■ УСЛОВИЕ ЗАДАНИЯ: Чем, согласно отрывку о Жизели Улановой, Уланова первой наполнила образ Жизели?

■ ПРЕДЛОЖЕННЫЙ ОТРЫВОК:
Роль Жизели обретает цельность, уничтожается разрыв между первым и вторым актами, их объединяет единство художественного замысла актрисы, которая видит в акте виллис органическое развитие единой, прозвучавшей еще в первом действии темы бессмертной, самоотверженной любви. Уланова приносит в старинный балет размышления о силе любви, прощения, о мудрости добра, об искуплении зла.
В ее исполнении второй акт становится высшей точкой развития внутренней драмы. Жизель Улановой и после смерти продолжает бороться за свою любовь. В первом акте зло и обман сломили Жизель, во втором, в облике виллисы, она борется против зла и жестокости, в этом — найденное актрисой развитие философской темы образа.
Вот почему в ней появляются черты той силы, величия, которых не было даже у лучших исполнительниц Жизели. Все они решали роль в плане трогательной элегии, грусти. Мечтательная печаль была основной краской пленительного исполнения Карсавиной. Английский исследователь сценической истории «Жизели» Сирилл Бомонт пишет об «элегическом существе интерпретации» Павловой. Спесивцева доводила грустное очарование образа до степени трагической обреченности.
Уланова первая наполнила образ Жизели ощущением огромной духовной силы. Это, а также удивительная цельность всего образа — то новое, что внесла она в интерпретацию балета.
Но начнем разговор об улановской Жизели с первого акта. В исполнении Улановой Жизель — это обыкновенная сельская девушка. Даже наряд ее, как говорилось выше, кажется подчеркнуто простым: синяя лента в волосах, синий корсажик и белая воздушная юбка. Эта пышная юбочка доставляет ей много забот, она все время занимается ею, хлопотливым деловитым движением беспрестанно оправляет ее, словно птица, которая разбирает и чистит свои перышки. Ей весело возиться с этим белым облачком, так и кажется, что она только что сама его заботливо накрахмалила и разгладила. В Жизели Улановой есть простодушное лукавство, детское наивное кокетство, юмор и милое своеволие.

■ ПРЕДСТАВЛЕННЫЕ ДАННЫЕ:
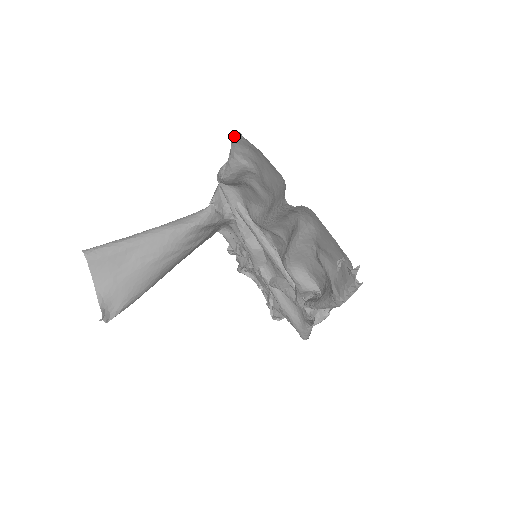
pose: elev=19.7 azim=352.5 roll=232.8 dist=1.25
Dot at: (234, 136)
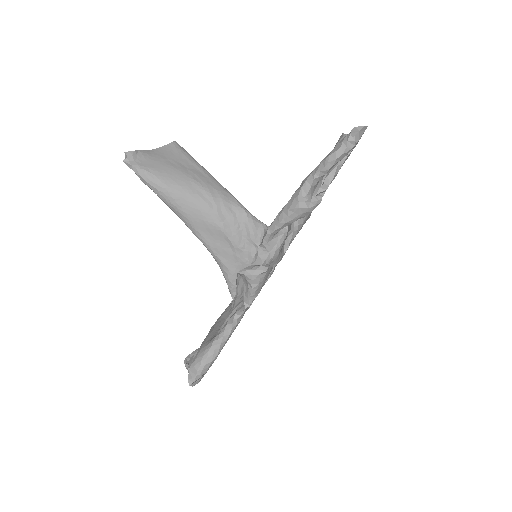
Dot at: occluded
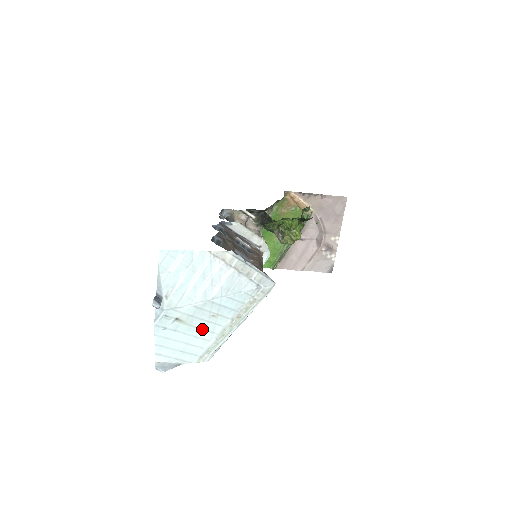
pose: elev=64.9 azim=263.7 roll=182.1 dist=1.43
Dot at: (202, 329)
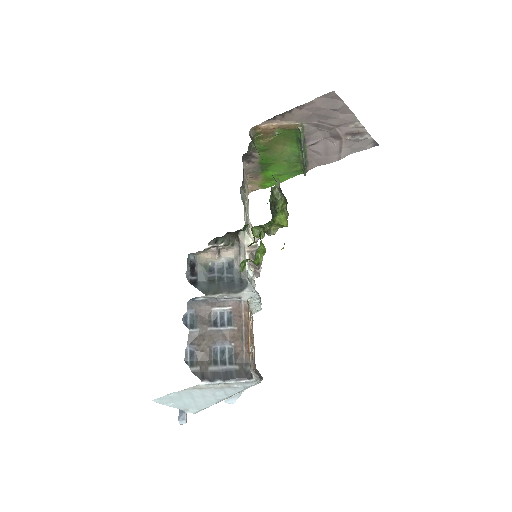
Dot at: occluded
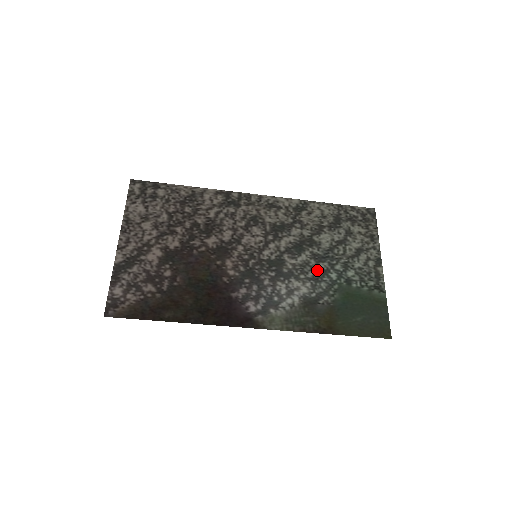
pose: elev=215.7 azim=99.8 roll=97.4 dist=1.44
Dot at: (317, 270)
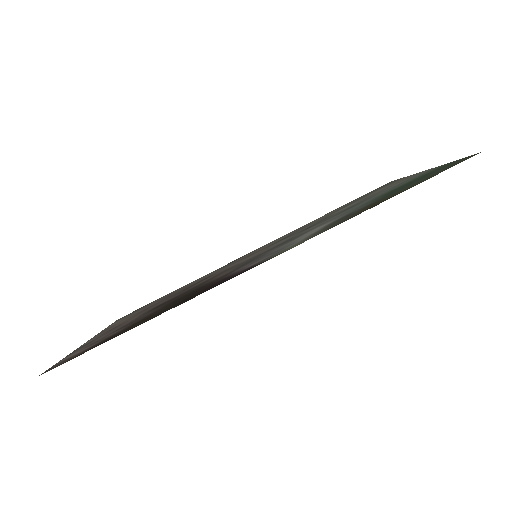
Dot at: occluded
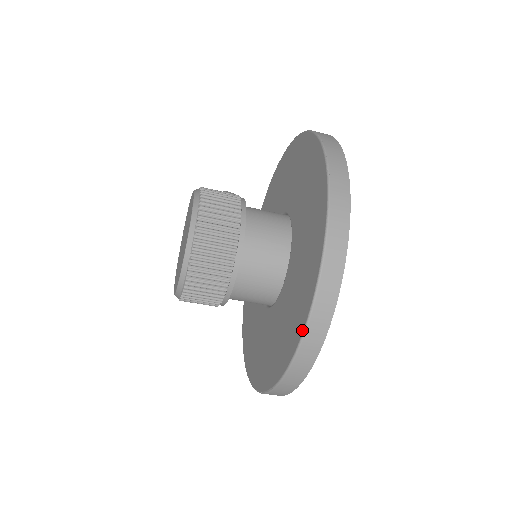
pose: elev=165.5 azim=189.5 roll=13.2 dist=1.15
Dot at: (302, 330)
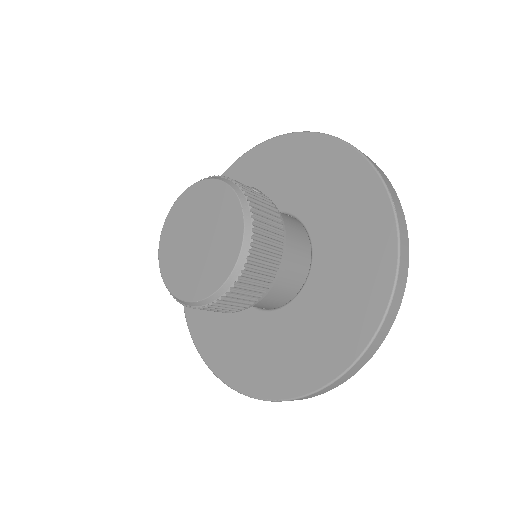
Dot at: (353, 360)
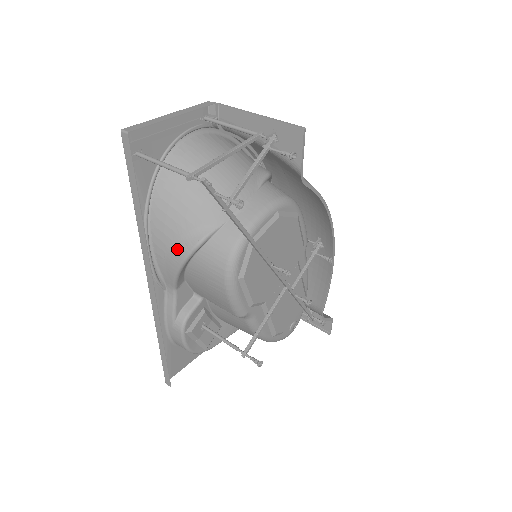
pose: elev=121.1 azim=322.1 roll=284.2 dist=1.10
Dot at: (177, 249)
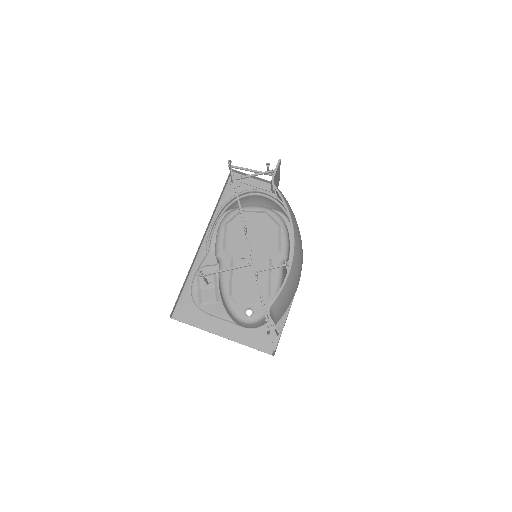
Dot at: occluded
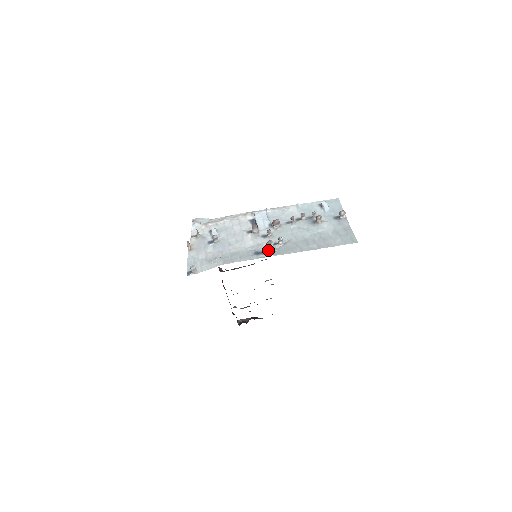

■ ГОТОВОЕ РЕШЕНИЕ: Ощущением огромной духовной силы.